Submission: _Professor offers advice on grad school application process_

By David N. Myers

Graduate school can be an extraordinary time, full of intellectual stimulation, professional growth and even great fun where one makes friends for a lifetime. At the same time, it can also be demanding, isolating and even a bit tedious ““ a sort of purgatory between the relative freedom of the undergraduate life and the gratification (and perks) of the professional’s. Especially in these times of economic challenge, the prospective candidate to graduate school should approach the application process with eyes wide open.

It is important to get a sense of what life might look like on the other end. This means gathering as much information as possible at the beginning about your employment prospects upon completion of the degree. What is the placement rate of your particular graduate program? Where do its graduates find jobs?

Related to this information-gathering is your willingness to consider a range of possible job prospects. For example, those entering graduate programs in history need not focus their sights exclusively on a position as professor in a college or university, but also on careers in museums, government agencies, K-12 schools and even the private sector.

For letters of recommendation, find recommenders who know you and your work. As part of your application, you will want to have recommendations from professors or employers who can speak with real firsthand knowledge about you and your work. This requires an even more preliminary step while still in college: Get to know your professors. Visit them during office hours to discuss your work.

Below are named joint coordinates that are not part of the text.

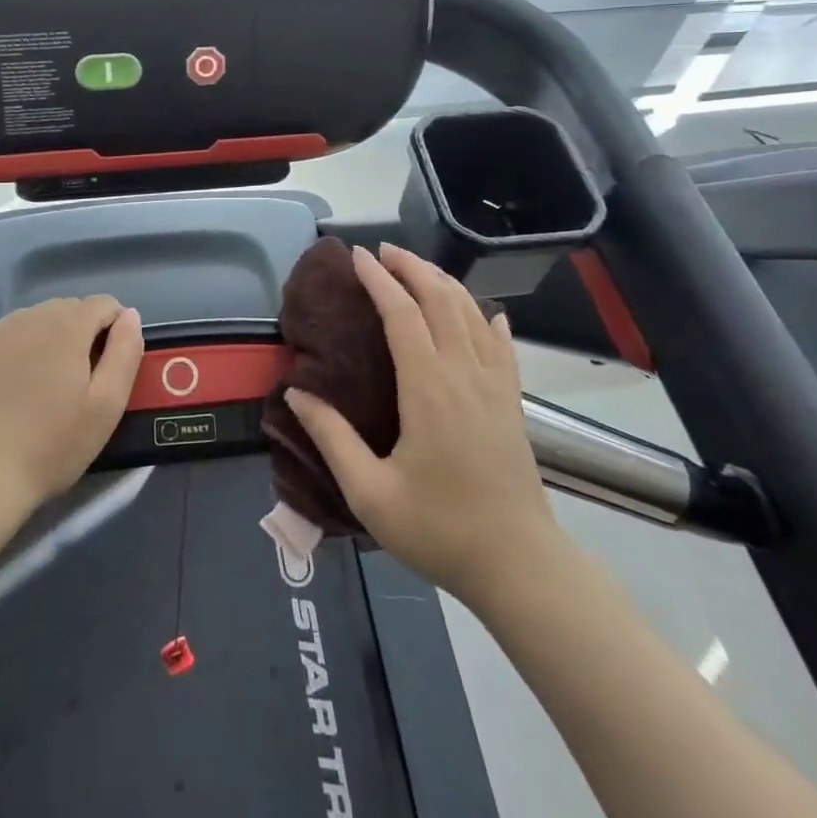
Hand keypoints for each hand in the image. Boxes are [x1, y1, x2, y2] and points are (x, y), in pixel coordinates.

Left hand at [0, 296, 143, 520]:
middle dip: (79, 335)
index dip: (115, 328)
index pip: (104, 304)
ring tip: (40, 387)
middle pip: (66, 310)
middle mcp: (29, 316)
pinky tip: (3, 389)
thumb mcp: (106, 406)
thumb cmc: (50, 446)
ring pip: (30, 322)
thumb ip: (125, 352)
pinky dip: (7, 353)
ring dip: (43, 341)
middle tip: (77, 381)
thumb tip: (130, 316)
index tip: (112, 364)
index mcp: (67, 325)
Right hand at [286, 245, 558, 604]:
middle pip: (441, 298)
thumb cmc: (440, 530)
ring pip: (471, 312)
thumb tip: (296, 391)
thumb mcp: (370, 493)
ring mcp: (495, 384)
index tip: (357, 256)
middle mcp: (464, 372)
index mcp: (428, 388)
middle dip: (411, 267)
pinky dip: (487, 317)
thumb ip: (330, 438)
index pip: (402, 313)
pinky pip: (502, 343)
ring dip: (444, 282)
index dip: (379, 279)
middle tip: (383, 251)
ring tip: (417, 269)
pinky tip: (483, 312)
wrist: (519, 566)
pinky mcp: (512, 401)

This is, of course, important in and of itself. It has the added benefit of allowing you to put together an application for graduate school with recommenders who can move beyond banal cliches to say something meaningful about you. You should also aim to submit a writing sample that puts forward your most mature work.

If you are called upon to submit a piece of your writing, as you would be in applying for a history Ph.D. program, choose a sample from a class that you particularly enjoyed and felt excited about.

In all likelihood, your writing from that class will be at its most developed and animated.

Further, use your self-statement as a road map. When given the opportunity to discuss why you want to go to graduate school, provide a road map of your intellectual journey, pointing out how you got to where you are and what you want to accomplish in graduate school.

In particular, it is important to focus on what you want to study with some degree of specificity, what your preparation has been for your intended course of study and why the institution to which you are applying would make for a good fit. You may be a great student, and the school to which you’re applying a great place, but the fit in terms of faculty interests and program direction needs to be a good one.

There are surely other important tips to prepare for graduate school. Seek out your favorite professors to ask for their guidance. And best of luck in embarking on this exciting new stage in your lives!

Myers is a professor of Jewish history and serves as chair of the UCLA History Department.